I decided today that while taking care of the physical demands of a newborn is certainly challenging, keeping up with the emotional and physochological drama of being a new mom is even harder!
Wolfie had another pediatrician appointment today and as always, I walked away feeling better, validated that I'm doing everything okay, and relieved that he is thriving and healthy. It was a simple weigh-in, but I came loaded with a list of questions. . . "Is it okay to have a fan running at night in our room", "he coughs every once in awhile", and "yesterday his poop was green. . .?" . . . and lastly, my question about his fussiness and what I was translating as a lack of interest in "cuddling". I've done tons and tons of research now on what I can summarize the category as being "how can I be the most perfect mom on the planet and raise a genius?". The books, articles, and blogs, often have whimsical feel-good anticdotes about soothing a fussy baby. They discuss in length about the babies' need for feeling like they're in the womb, or needing physical cuddles with mom, or baby massage (yes, baby massage). They painted a picture that I learned today was a bit unrealistic. . . for now anyways. I pictured in my mind watercolor images of perfectly coiffed ladies in flowing night gowns rocking their smiling infant as he "coos" and wraps tendrils of her hair around his tiny little fingers while lovingly gazing into her eyes. My reality was that I was starting to feel like an udder. While I feel a tremendous amount of affection and bonding when I nurse, I started to question if I was just a milk dispenser for the little guy? I told the doctor, "Seems like my baby only is happy when he eats or sleeps, and in between he's throwing a fit while he poops". It was the "in between" cuddle stage that I was feeling like I wasn't succeeding at. She kinda chuckled and looked me straight in the eye and said, "you have an infant in the eating, sleeping, and pooping phase". And there it was. Simple as that. Like in a Looney Toons cartoon, the lightbulb went on. I was already putting unesscesary pressure on my little guy to exceed his developmental stage he was in. When I mentioned the books that talked about cuddling and all the rubbish that I'm supposed to engage in, she said "throw them away". She said, "breastfeeding is his way of cuddling". My heart literally melted. Here I was with an image of what a "cuddle" was supposed to be, and it was right in front of me all along. In that moment I reminded myself that while at times I may FEEL like a dairy farm, I'm much, much, much more to him.

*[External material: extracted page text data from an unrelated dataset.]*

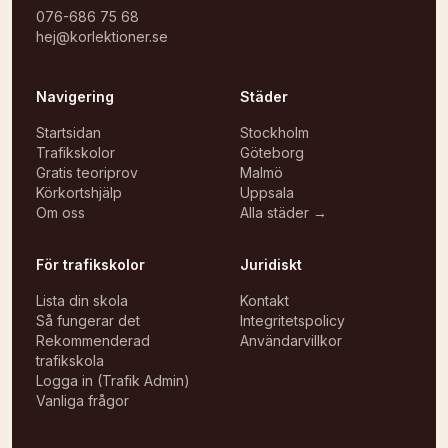
076-686 75 68
hej@korlektioner.se
Navigering
Städer
Startsidan
Stockholm
Trafikskolor
Göteborg
Gratis teoriprov
Malmö
Körkortshjälp
Uppsala
Om oss
Alla städer →
För trafikskolor
Juridiskt
Lista din skola
Kontakt
Så fungerar det
Integritetspolicy
Rekommenderad
Användarvillkor
trafikskola
Logga in (Trafik Admin)
Vanliga frågor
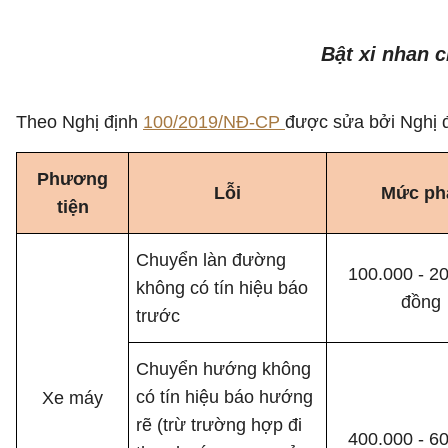
Bật xi nhan 
Theo Nghị định
100/2019/NĐ-CP
được sửa bởi Nghị 
Phương
Lỗi
Mức ph
tiện
Chuyển làn đường
100.000 - 2
không có tín hiệu báo
đồng
trước
Chuyển hướng không
có tín hiệu báo hướng
Xe máy
rẽ (trừ trường hợp đi
400.000 - 6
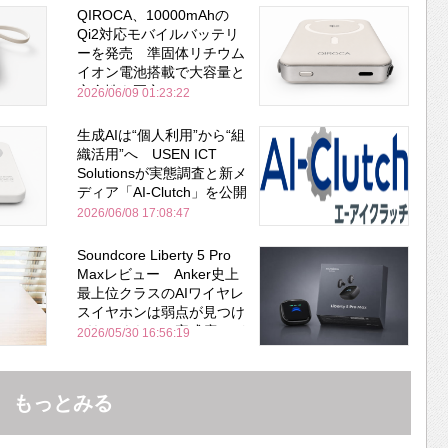
QIROCA、10000mAhの
Qi2対応モバイルバッテリ
ーを発売 準固体リチウム
イオン電池搭載で大容量と
安全性を両立
2026/06/09 01:23:22
生成AIは“個人利用”から“組
織活用”へ USEN ICT
Solutionsが実態調査と新メ
ディア「AI-Clutch」を公開
2026/06/08 17:08:47
Soundcore Liberty 5 Pro
Maxレビュー Anker史上
最上位クラスのAIワイヤレ
スイヤホンは弱点が見つけ
づらいくらいの完成度にび
2026/05/30 16:56:19
びった ノイキャン性能は
Bose並み
もっとみる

Happy to report that Wolfie is now 11.4 ounces! He's gained two pounds since birth in less than a month. I'm so proud of my little porker.

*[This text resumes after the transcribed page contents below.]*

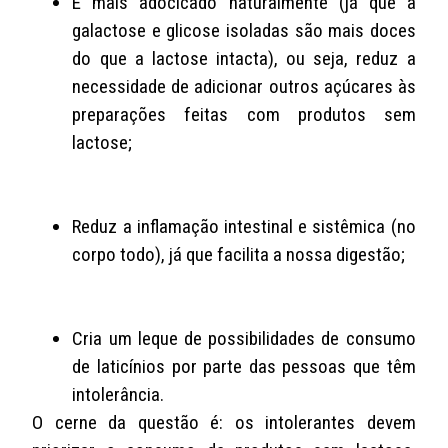
É mais adocicado naturalmente (já que a
galactose e glicose isoladas são mais doces
do que a lactose intacta), ou seja, reduz a
necessidade de adicionar outros açúcares às
preparações feitas com produtos sem
lactose;
Reduz a inflamação intestinal e sistêmica (no
corpo todo), já que facilita a nossa digestão;
Cria um leque de possibilidades de consumo
de laticínios por parte das pessoas que têm
intolerância.
O cerne da questão é: os intolerantes devem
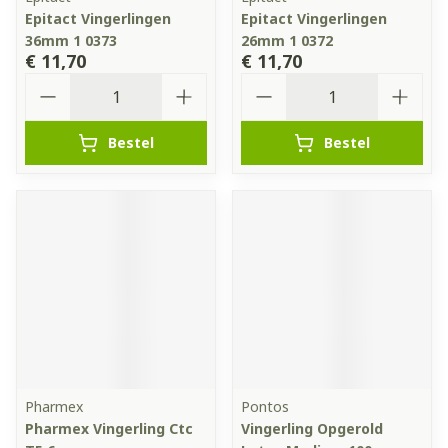
Epitact Vingerlingen
Epitact Vingerlingen
36mm 1 0373
26mm 1 0372
€ 11,70
€ 11,70
Aantal
Aantal
Bestel
Bestel
Pharmex
Pontos
Pharmex Vingerling Ctc
Vingerling Opgerold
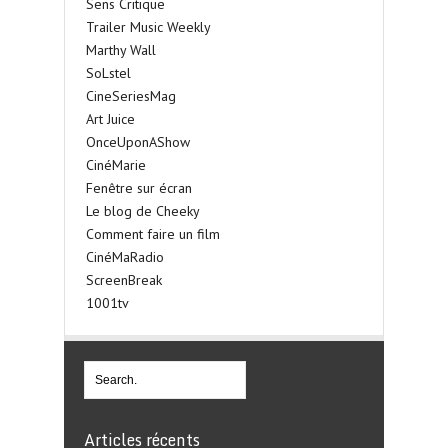
Sens Critique
Trailer Music Weekly
Marthy Wall
SoLstel
CineSeriesMag
Art Juice
OnceUponAShow
CinéMarie
Fenêtre sur écran
Le blog de Cheeky
Comment faire un film
CinéMaRadio
ScreenBreak
1001tv
Articles récents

We had an amazing day today together. After a calming and loving nursing session, we napped in our room. . . NAPPED! I put him in the bassinet and I crawled into bed. It was heaven.

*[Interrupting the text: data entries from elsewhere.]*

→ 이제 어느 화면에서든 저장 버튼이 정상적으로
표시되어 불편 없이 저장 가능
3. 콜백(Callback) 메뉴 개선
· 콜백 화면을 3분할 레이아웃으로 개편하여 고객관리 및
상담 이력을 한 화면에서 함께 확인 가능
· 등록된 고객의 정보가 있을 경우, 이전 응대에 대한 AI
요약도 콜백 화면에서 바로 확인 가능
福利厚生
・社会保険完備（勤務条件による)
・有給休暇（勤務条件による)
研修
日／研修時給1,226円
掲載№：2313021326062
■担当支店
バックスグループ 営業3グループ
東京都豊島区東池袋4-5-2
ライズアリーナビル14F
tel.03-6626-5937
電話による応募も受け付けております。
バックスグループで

We did several sessions of "Tummy Time", he played with his "friends" in his crib (this is where he is on his back and stares at his stuffed animals, it's heart warming), and even went on a long 40 minute walk outside! I started my book on tape, "Bringing Up Bebe", a book on how well behaved French babies and children are, and their philosophies on raising children. He took a cuddly warm nap on my chest after his afternoon feeding as well, it was heaven!
Pam came over too and helped me put dinner on the table and give Wolfie his dinner. Wolfie LOOOOVED his Auntie Pam. He was literally mush in her arms he was so relaxed, lol.
He had a warm and soothing bath and just loves being in the water. The night was calm and like clockwork, which mommy loves. I was in bed by 11:30!